Steven A. Steinbach is on the faculty of Sidwell Friends School, Washington, DC where he has served as the Clerk of the Faculty and the chair of the History
Department, and where he teaches courses in United States History and American Government. Prior to becoming a high school teacher, he was a partner in the Washington, DC, law firm of Williams & Connolly LLP, where he specialized in criminal and civil litigation. He holds degrees from Harvard College, Yale Law School, and St. John’s College, Annapolis.

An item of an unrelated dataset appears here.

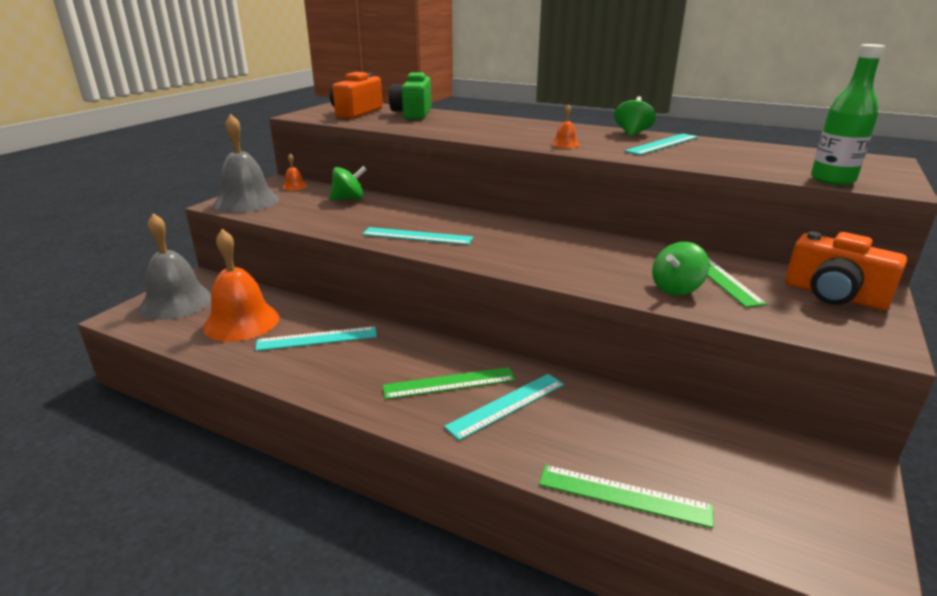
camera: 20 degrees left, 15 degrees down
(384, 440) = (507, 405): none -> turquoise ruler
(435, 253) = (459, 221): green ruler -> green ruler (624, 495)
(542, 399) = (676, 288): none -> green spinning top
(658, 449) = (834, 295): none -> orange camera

Steinbach is co-editor of With Liberty and Justice for All?: The Constitution in the Classroom (Oxford University Press, 2022), a unique approach to the study of both the Constitution and US History intended for classroom teachers, their students and interested citizens more generally. The book features contributions from leading constitutional historians and includes a Foreword by the late Justice Ruth Bader Ginsburg. He serves on the Board of Directors of the Historical Society of the District of Columbia Circuit, the Steering Committee of the Quill Project of Pembroke Colleg Oxford, and the Advisory Council of the Educating for American Democracy Initiative.

Craig Wright, Moses.

YACOL course taught: Madness at the Movies
Craig Wright, Moses Professor Emeritus of Music at Yale, holds an M.A. and Ph.D. from Harvard. During his tenure at Yale, Wright served as chair of the Department of Music (1986-1992) and Academic
Director of Online Education (2014-2017). He has published seven books on music and cultural history the most recent being The Hidden Habits of Genius (Harper Collins), an Amazon Top-20 Book Selection for 2020. His two Yale/Coursera online courses, “Introduction to Classical Music,” and “The Nature of Genius” have attracted more than 225,000 participants. Yale has recognized Wright’s contributions undergraduate teaching in the form of its two most prestigious prizes, the Sewall Prize and the DeVane Medal. He was also awarded a Guggenheim Fellowship, an honorary doctorate from the University of Chicago, and in 2010 was elected a member of the American Academy of Arts and Sciences.